Within the dialog that is opened, select the Filters tab and press the Add Filter button. Specify the root path of the package. Press the search button next to the root path field and select the folder within the repository for the Web pages. Press OK to select the folder and press the Save button in the Edit Package dialog.

In the listing for the new package press the Build button to the right of the Edit button. The Activity Log at the bottom of the page will show you the progress of the build. Once built, press the Download button in the package’s listing to save a copy to your computer.

This package file will be a zip file with content directories and manifest files. At this stage we finally get to your content. Place the content you want to include in your repository inside the package file. Place the content inside the directory of the zip file that matches the folder in the repository you wish to place it. Once the package file contains all of your content you can upload it to any CRX/CQ repository.

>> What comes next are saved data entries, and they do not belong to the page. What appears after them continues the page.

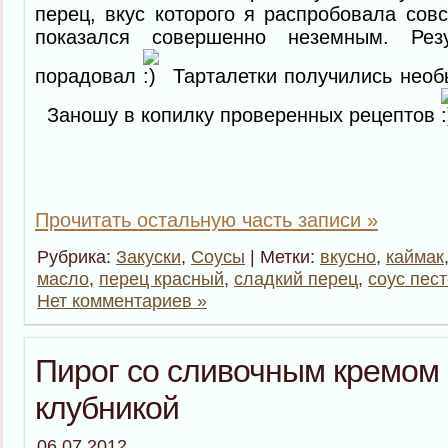
перец, вкус которого я распробовала сов
показался совершенно неземным. Рез
порадовал
Тарталетки получились нео
Заношу в копилку проверенных рецептов
Прочитать остальную часть записи »
Рубрика:
Закуски
,
Соусы
| Метки:
вкусно
,
каймак
масло
,
перец красный
,
сладкий перец
,
соус пес
Нет комментариев »
Пирог со сливочным кремом 
клубникой
06.07.2012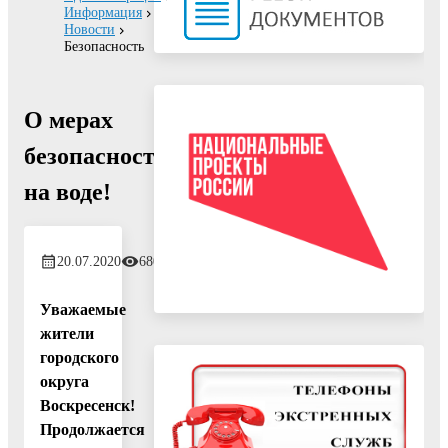
Информация
Новости
Безопасность
О мерах
безопасности
на воде!
20.07.2020
680
Уважаемые
жители
городского
округа
Воскресенск!
Продолжается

To upload the package, go once again to the Package Manager. Within the Package Manager is the Upload Package button.

A dialog to select a package file appears after the Upload Package button is pressed. Select your package file. Pressing OK adds the Package you selected to CRX/CQ. The package will be listed in the Package Manager. It very important to know that the package itself has not been applied to the repository. To apply the content changes found in the package file, press the Install button within that package’s listing.

Once the package is installed the content can be access through your CRX/CQ instance.

See Also

Apache Sling –  Discover Sling in 15 minutes has instructions on how to use the curl command to add and edit content within the Sling instance. This works the same way in CRX/CQ.

The documentation site for CRX/CQ,, contains documentation on WebDAV access to CRX/CQ and how to work with packages.